ASSIGNED TASK:
Print the stretch of the tractor forum thread from "O/k there should" through "buggers the system???", word for word.

PROVIDED TEXT:
•••
# International 4230



## iceman99 (Aug 18, 2012)

Hi all 

We have a international 4230 , the gear leaver has popped out of its knuckle joint but we are not too worried about this as its stuck in first gear but we would like to top up the gear box oil as its a bit rough changing through the ratios . 
Does anyone know where the top up point is ????

Cheers 

Rich


----------



## cyrush (Apr 20, 2010)

Don't recognise "IH 4230" ????are you sure it's not a Case IH 4230 ??

Is it a crabbed or non cab m/ c or does it have a ROPS frame ??


----------



## iceman99 (Aug 18, 2012)

cyrush said:


> Don't recognise "IH 4230" ????are you sure it's not a Case IH 4230 ??
> 
> Is it a crabbed or non cab m/ c or does it have a ROPS frame ??


Sorry it's a case 4230 and it has a cab

Cheers


----------



## cyrush (Apr 20, 2010)

O/k there should be a dipstick, accessed from back of tractor on l/ hand side by 3 point linkage for transmission and hydraulics oil level.?? 

Shortage of oil would give hydraulic issues long before it affectected the gear change.your change issue is more likely clutch disc drag. Have you checked the oil level in the clutch master cyl reservoir, ( under bonnet on cab bulkhead) HY tran or mineral oil only do not use brake fluid of mix with brake fluid as it buggers the system???

Tranny oil filler is the square plug on hydraulic casting just above the top link mounting.


----------
•••
INFORMATION SHOWN:
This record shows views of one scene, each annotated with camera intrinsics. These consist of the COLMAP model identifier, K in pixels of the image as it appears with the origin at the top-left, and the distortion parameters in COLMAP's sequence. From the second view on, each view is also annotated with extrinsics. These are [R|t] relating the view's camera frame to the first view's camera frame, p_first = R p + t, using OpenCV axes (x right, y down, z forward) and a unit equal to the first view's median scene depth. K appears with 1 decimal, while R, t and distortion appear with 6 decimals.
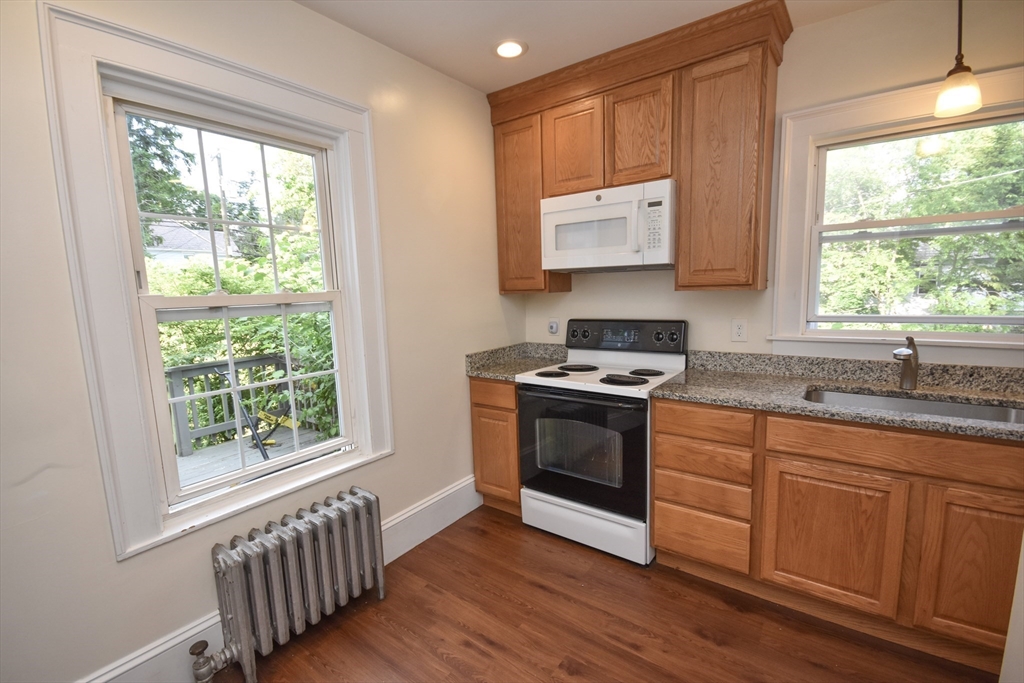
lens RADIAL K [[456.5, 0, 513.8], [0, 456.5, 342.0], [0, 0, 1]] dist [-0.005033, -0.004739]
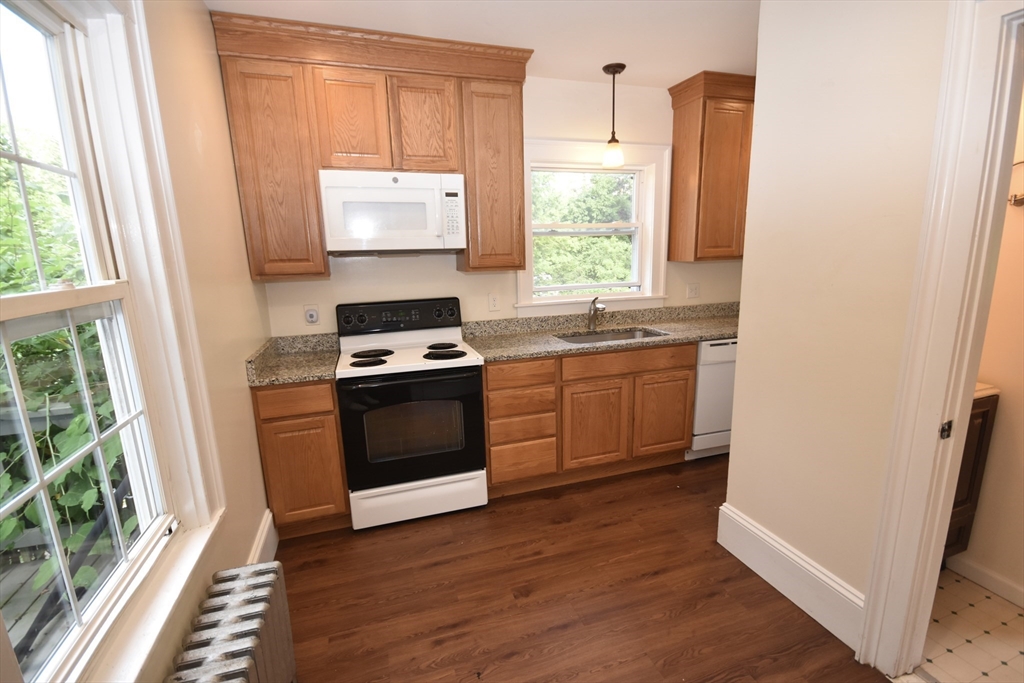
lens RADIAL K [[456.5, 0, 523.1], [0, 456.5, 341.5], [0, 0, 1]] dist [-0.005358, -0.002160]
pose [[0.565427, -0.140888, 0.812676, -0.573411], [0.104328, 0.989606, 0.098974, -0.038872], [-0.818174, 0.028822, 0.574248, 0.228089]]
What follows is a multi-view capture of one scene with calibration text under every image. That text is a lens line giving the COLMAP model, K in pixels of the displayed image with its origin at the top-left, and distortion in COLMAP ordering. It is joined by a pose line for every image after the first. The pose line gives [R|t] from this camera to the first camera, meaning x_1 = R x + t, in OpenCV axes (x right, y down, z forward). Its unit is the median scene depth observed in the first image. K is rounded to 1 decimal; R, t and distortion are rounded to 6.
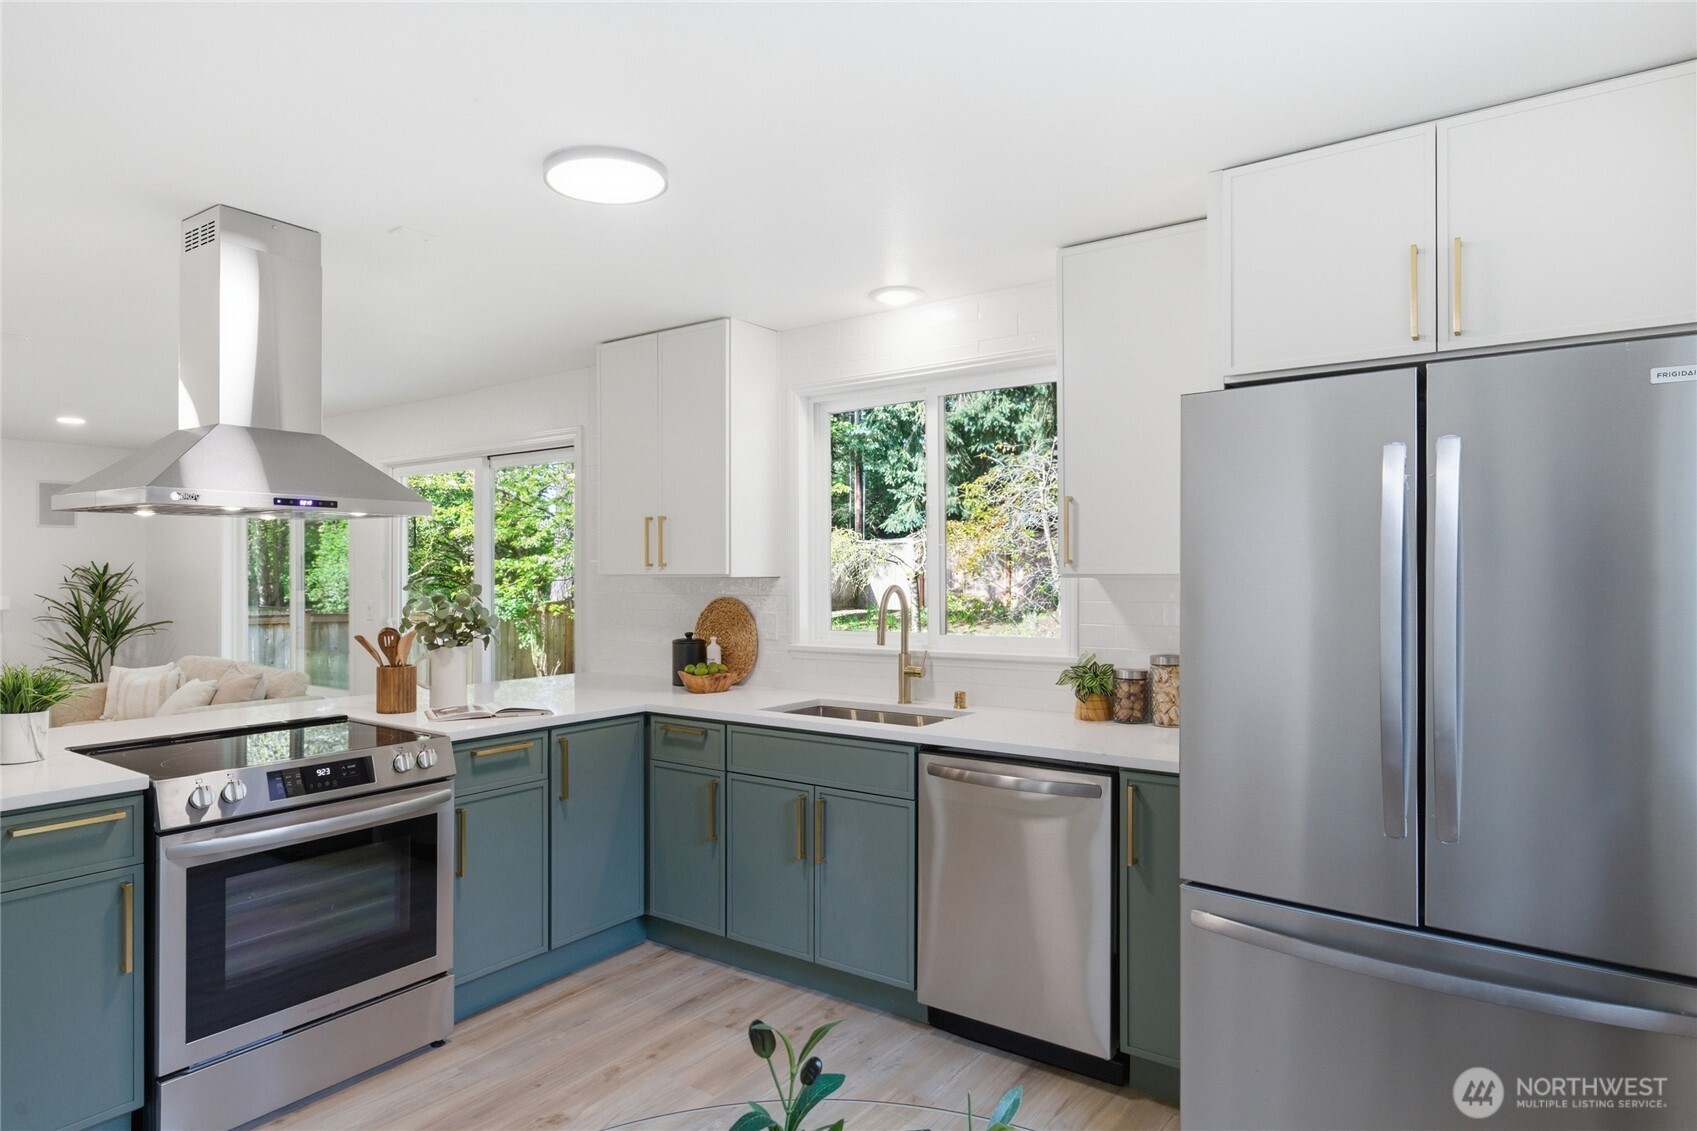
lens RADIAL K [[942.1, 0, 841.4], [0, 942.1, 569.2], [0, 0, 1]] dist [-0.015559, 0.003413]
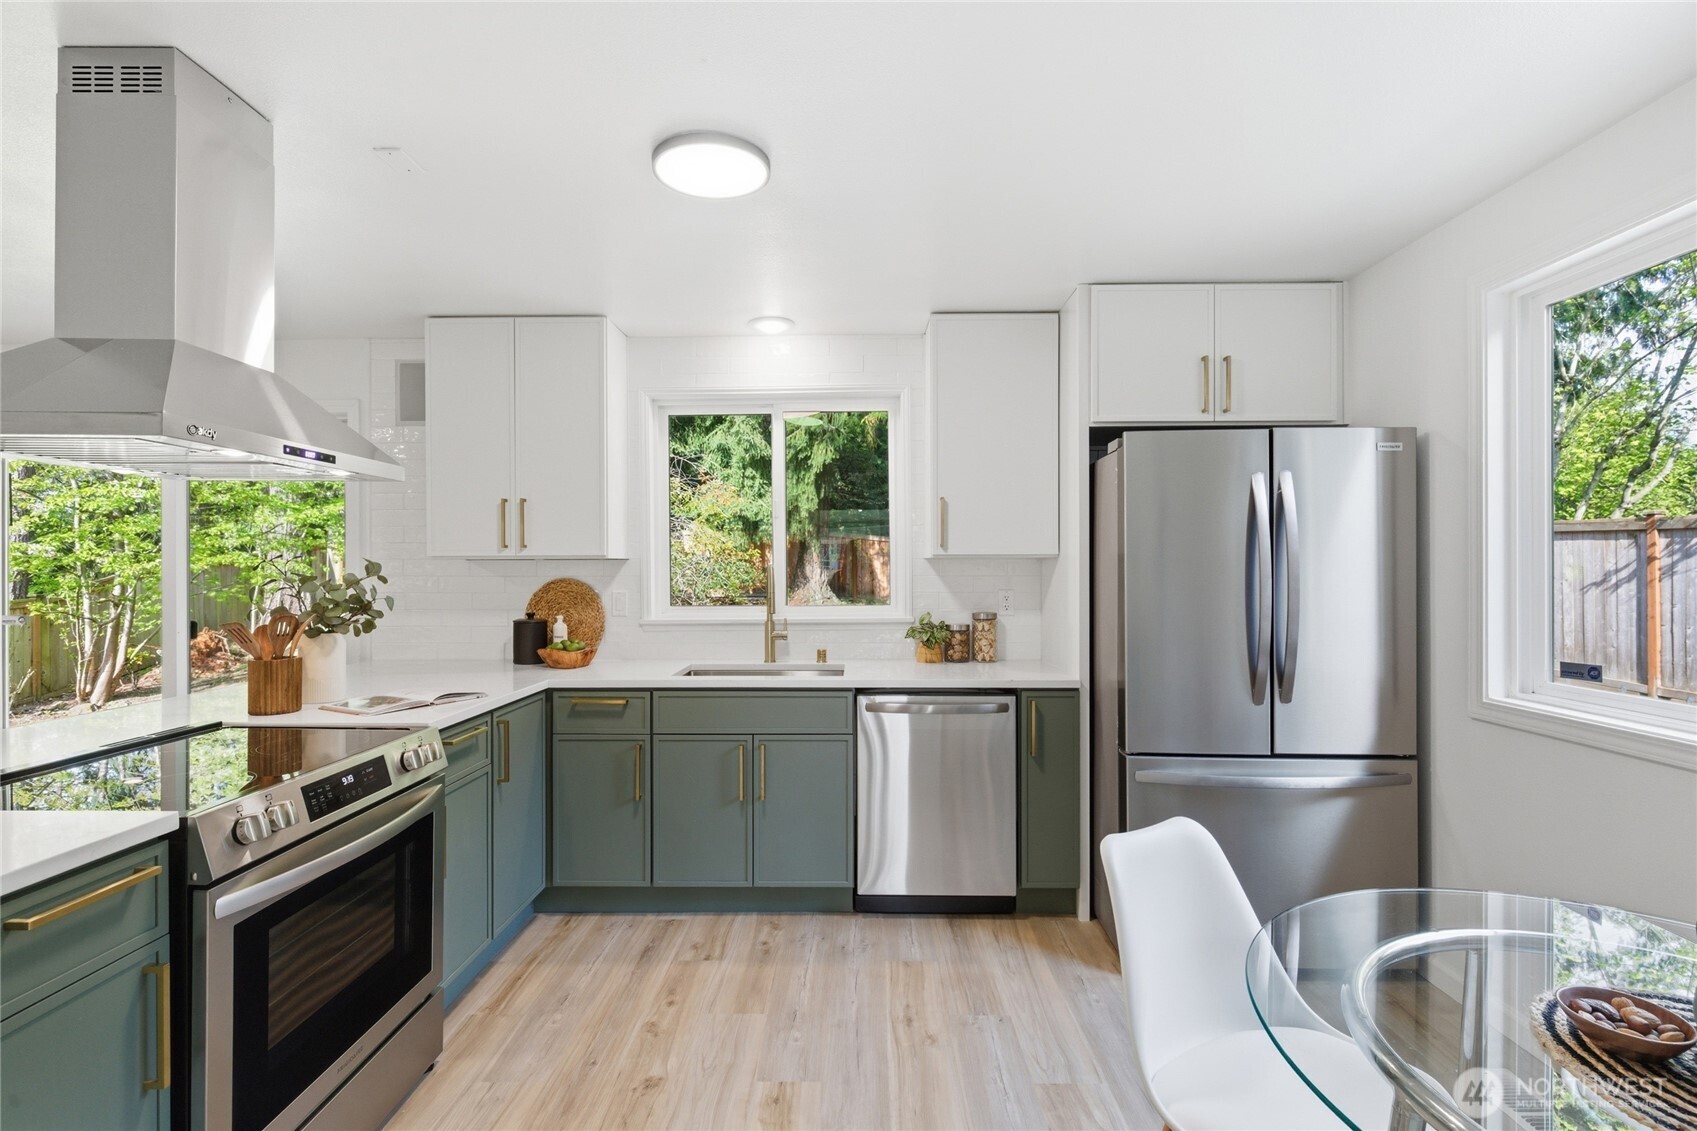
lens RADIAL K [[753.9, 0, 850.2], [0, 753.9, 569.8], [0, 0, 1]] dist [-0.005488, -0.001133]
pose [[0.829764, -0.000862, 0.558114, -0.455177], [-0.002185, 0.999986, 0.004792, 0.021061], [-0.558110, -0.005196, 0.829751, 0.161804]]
•••
OUTPUT:
O/k there should be a dipstick, accessed from back of tractor on l/ hand side by 3 point linkage for transmission and hydraulics oil level.?? 

Shortage of oil would give hydraulic issues long before it affectected the gear change.your change issue is more likely clutch disc drag. Have you checked the oil level in the clutch master cyl reservoir, ( under bonnet on cab bulkhead) HY tran or mineral oil only do not use brake fluid of mix with brake fluid as it buggers the system???